The Vietnam War was divisive for many Unitarian Universalist congregations. While some congregations actively supported draft resistance, provided sanctuary for draft resistors, and worked to help young men establish conscientious objector status, many Unitarian Universalists did not support overtly political actions like the one at Arlington Street Church. This workshop explores the questions that faced Unitarian Universalist congregations and the Unitarian Universalist Association (UUA) during the time of the Vietnam War, highlighting dilemmas that recur for Unitarian Universalists: How do we handle political dissent or witness in the context of congregational life? Are we able to live with a plurality of political and social opinions within our congregations?

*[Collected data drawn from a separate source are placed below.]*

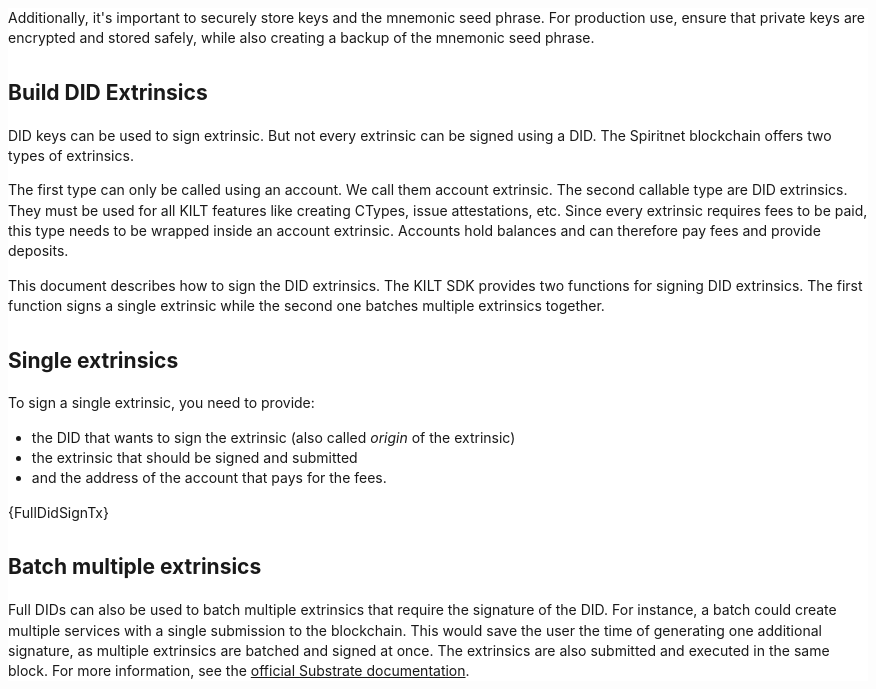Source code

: Additionally, it's important to securely store keys and the mnemonic seed phrase.
For production use, ensure that private keys are encrypted and stored safely, while also creating a backup of the mnemonic seed phrase.









## Build DID Extrinsics

DID keys can be used to sign extrinsic.
But not every extrinsic can be signed using a DID.
The Spiritnet blockchain offers two types of extrinsics.

The first type can only be called using an account.
We call them account extrinsic.
The second callable type are DID extrinsics.
They must be used for all KILT features like creating CTypes, issue attestations, etc.
Since every extrinsic requires fees to be paid, this type needs to be wrapped inside an account extrinsic.
Accounts hold balances and can therefore pay fees and provide deposits.

This document describes how to sign the DID extrinsics.
The KILT SDK provides two functions for signing DID extrinsics.
The first function signs a single extrinsic while the second one batches multiple extrinsics together.

## Single extrinsics

To sign a single extrinsic, you need to provide:

-   the DID that wants to sign the extrinsic (also called _origin_ of the extrinsic)
      <!-- * refer to the [full did creation guide](02_full_did_creation.md) to learn how to create a DID -->
    <!-- * [a `SignCallback` that signs the extrinsic](../07_signCallback.md) -->
-   the extrinsic that should be signed and submitted
-   and the address of the account that pays for the fees.

<TsJsBlock>
  {FullDidSignTx}
</TsJsBlock>

## Batch multiple extrinsics

Full DIDs can also be used to batch multiple extrinsics that require the signature of the DID.
For instance, a batch could create multiple services with a single submission to the blockchain.
This would save the user the time of generating one additional signature, as multiple extrinsics are batched and signed at once.
The extrinsics are also submitted and executed in the same block.
For more information, see the [official Substrate documentation](https://paritytech.github.io/substrate/master/pallet_utility/pallet/struct.Pallet.html).
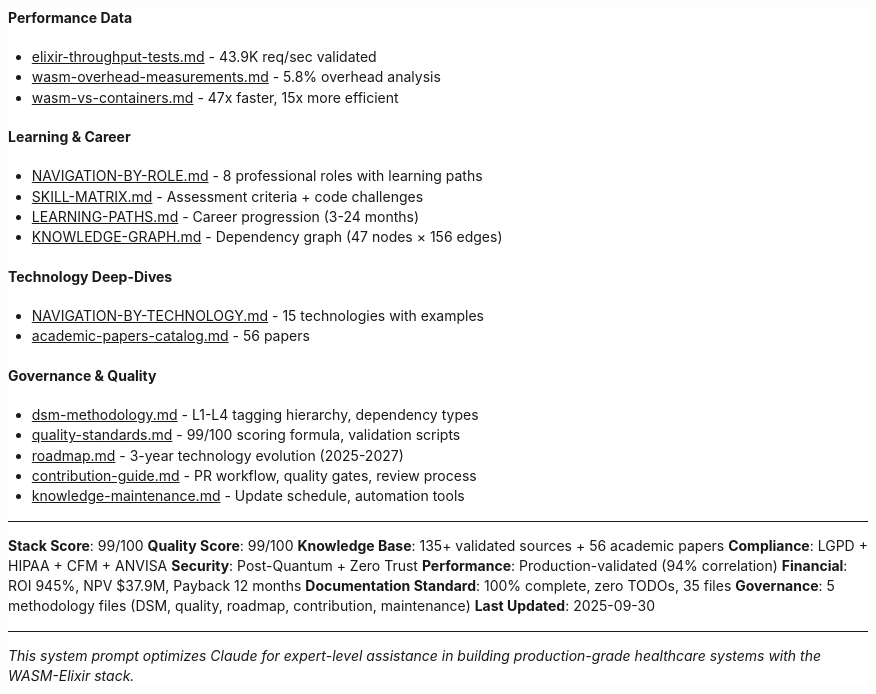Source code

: #### Performance Data
- [elixir-throughput-tests.md](08-BENCHMARKS-RESEARCH/performance/elixir-throughput-tests.md) - 43.9K req/sec validated
- [wasm-overhead-measurements.md](08-BENCHMARKS-RESEARCH/performance/wasm-overhead-measurements.md) - 5.8% overhead analysis
- [wasm-vs-containers.md](01-ARCHITECTURE/tradeoffs/wasm-vs-containers.md) - 47x faster, 15x more efficient

#### Learning & Career
- [NAVIGATION-BY-ROLE.md](00-META/NAVIGATION-BY-ROLE.md) - 8 professional roles with learning paths
- [SKILL-MATRIX.md](00-META/SKILL-MATRIX.md) - Assessment criteria + code challenges
- [LEARNING-PATHS.md](00-META/LEARNING-PATHS.md) - Career progression (3-24 months)
- [KNOWLEDGE-GRAPH.md](00-META/KNOWLEDGE-GRAPH.md) - Dependency graph (47 nodes × 156 edges)

#### Technology Deep-Dives
- [NAVIGATION-BY-TECHNOLOGY.md](00-META/NAVIGATION-BY-TECHNOLOGY.md) - 15 technologies with examples
- [academic-papers-catalog.md](08-BENCHMARKS-RESEARCH/academic-references/academic-papers-catalog.md) - 56 papers

#### Governance & Quality
- [dsm-methodology.md](09-GOVERNANCE/dsm-methodology.md) - L1-L4 tagging hierarchy, dependency types
- [quality-standards.md](09-GOVERNANCE/quality-standards.md) - 99/100 scoring formula, validation scripts
- [roadmap.md](09-GOVERNANCE/roadmap.md) - 3-year technology evolution (2025-2027)
- [contribution-guide.md](09-GOVERNANCE/contribution-guide.md) - PR workflow, quality gates, review process
- [knowledge-maintenance.md](09-GOVERNANCE/knowledge-maintenance.md) - Update schedule, automation tools

---

**Stack Score**: 99/100
**Quality Score**: 99/100
**Knowledge Base**: 135+ validated sources + 56 academic papers
**Compliance**: LGPD + HIPAA + CFM + ANVISA
**Security**: Post-Quantum + Zero Trust
**Performance**: Production-validated (94% correlation)
**Financial**: ROI 945%, NPV $37.9M, Payback 12 months
**Documentation Standard**: 100% complete, zero TODOs, 35 files
**Governance**: 5 methodology files (DSM, quality, roadmap, contribution, maintenance)
**Last Updated**: 2025-09-30

---

*This system prompt optimizes Claude for expert-level assistance in building production-grade healthcare systems with the WASM-Elixir stack.*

What is the appropriate way to "honor always the primacy of conscience over any external authority which we believe to be immoral," as Greeley says in the quote that opens this workshop?

To ensure you can help adults of all ages, stages, and learning styles participate fully in this workshop, review these sections of the program Introduction: "Accessibility Guidelines for Workshop Presenters" in the Integrating All Participants section, and "Strategies for Effective Group Facilitation" and "Strategies for Brainstorming" in the Leader Guidelines section.


This workshop will:

  • Explore Unitarian Universalist resistance to the draft during the Vietnam War by highlighting events at Arlington Street Church (Boston) on October 16, 1967 and responses that followed, as well as actions taken by the Unitarian Universalist Association General Assembly in 1967 and 1968
  • Consider how congregations decide to take public stances on political issues
  • Provide opportunities for reflection about public, political statements made by congregational leadership and/or the Unitarian Universalist Association.

Learning Objectives

Participants will:

  • Learn about the Unitarian Universalist Association's (UUA) public stance on the Vietnam War and the military draft, by examining General Assembly resolutions against the war and in support of conscientious objectors and draft resistance
  • Learn how the UUA and some congregations supported the young men who resisted the draft, through a story about the October 16, 1967 draft resistance action at Boston's Arlington Street Church
  • Discover dissenting voices within Unitarian Universalism about the UUA and congregations' support of draft resisters
  • Identify contemporary circumstances and understand the process which might lead their own congregation to publicly adopt a conscience-based, political position.